If in fact community and professional educational programmes have influenced the present results it is by no means clear whether the change can be considered beneficial to the community, or what was intended. Ideally, a public health initiative would result in a reduction in the number of cases, and an improvement in health. Neither appears to have occurred. Indeed, it may be timely to focus not only on the presence of symptoms, but also on their significance. Thus, it may be appropriate to inject an element of tolerance of symptoms of major depression as part of everyday existence, not only in individuals in the community, but also among clinicians using standard checklists for depression delineation [46].

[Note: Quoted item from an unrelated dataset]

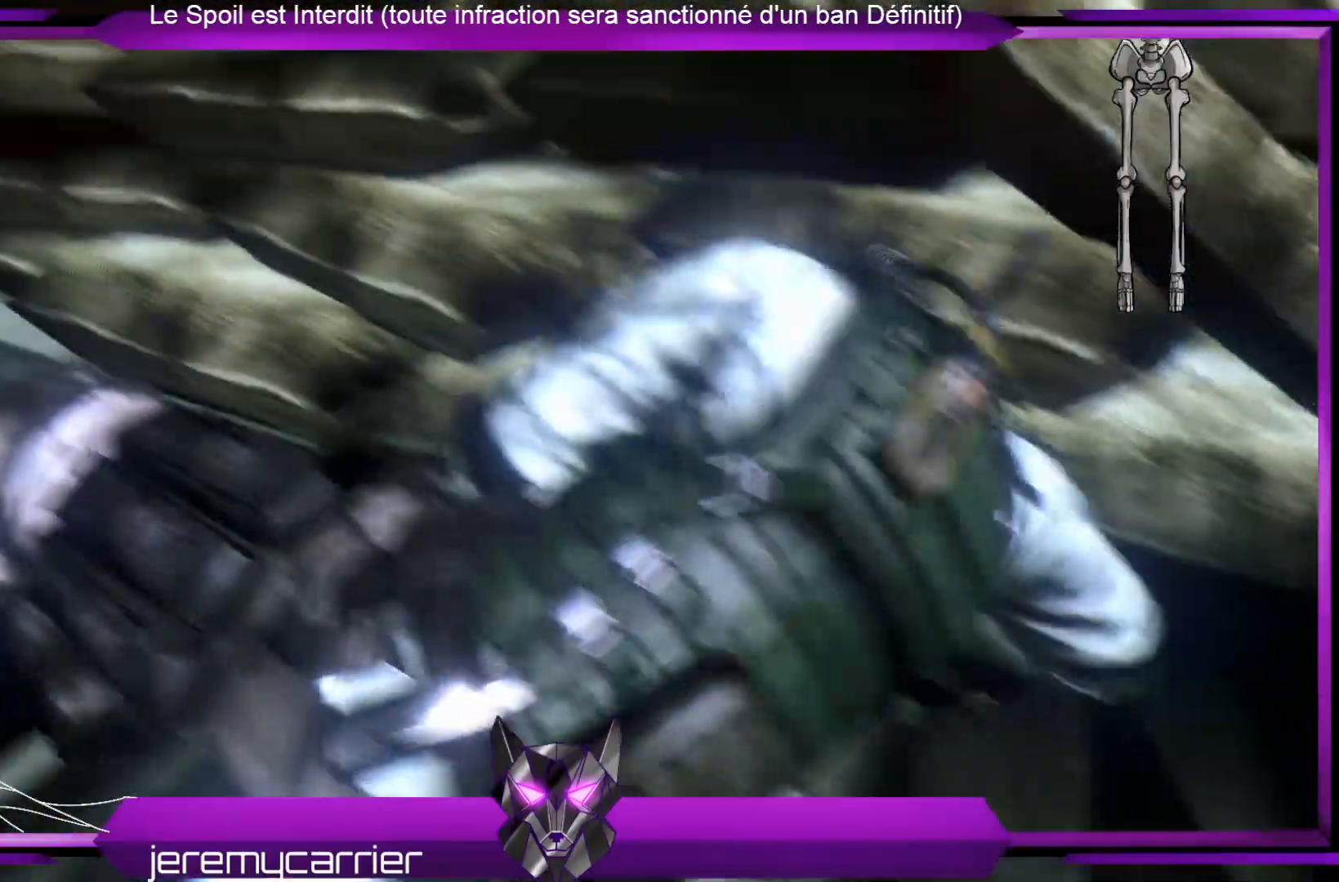
{"buttons": [], "left_stick": "center", "right_stick": "up-left", "events": [[167, "right_stick", "left"], [501, "right_stick", "up-left"]]}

In this regard it is pertinent to reflect that while the PRIME-MD instructions were for symptoms to only be acknowledged if experienced nearly every day for the last two weeks, the publicity given to such symptoms may well have resulted in an uncritically increased willingness of individuals in the community to endorse such symptoms without reflecting on broader issues of everyday problems of living. Indeed this may be why there has been an increase in people endorsing symptoms of major depression.
Conclusions
There is increasing interest in demonstrating the overall effectiveness of interventions for psychiatric illnesses [41,42]. However, Chisholm recently observed that ‘Remarkable as it may sound, no country to date has been able to clearly link mental health strategic policy or investment decisions to a credible, consistent and evidence-based assessment of what interventions actually work best and at what cost’ [51]. While it is reassuring that there are theoretical data derived from research settings that indicate that there should be improvements [4–7], whether such improvements can be translated to the community as a whole has yet to be demonstrated. At the very least, the present results fail to do so. Indeed, it is difficult to avoid the suggestion that as a public health initiative, the broad based programmes have been a failure in terms of the bottom-line outcome, even though the processes involved have received enthusiastic endorsement [52].
This research should not be utilized as a reason to discontinue recent initiatives to detect and treat major depression. However, it serves as a caution to any quick fix of the problem, and to well-meaning statements by advocates for improving the outcome of treatments for depressive conditions [52]. Furthermore, it presents a challenge to future similar surveys of major depression and its associated morbidity in the community. While there is debate about the value and potential yield from such surveys of mental health [53–55], we consider that it is important that further similar surveys are conducted in order to monitor changes [56], because it may only be that sustained improvement occurs with a generational 20-year shift in community and professional awareness and in administrative and clinical practices, rather than in the relatively short time period which was the focus of this study.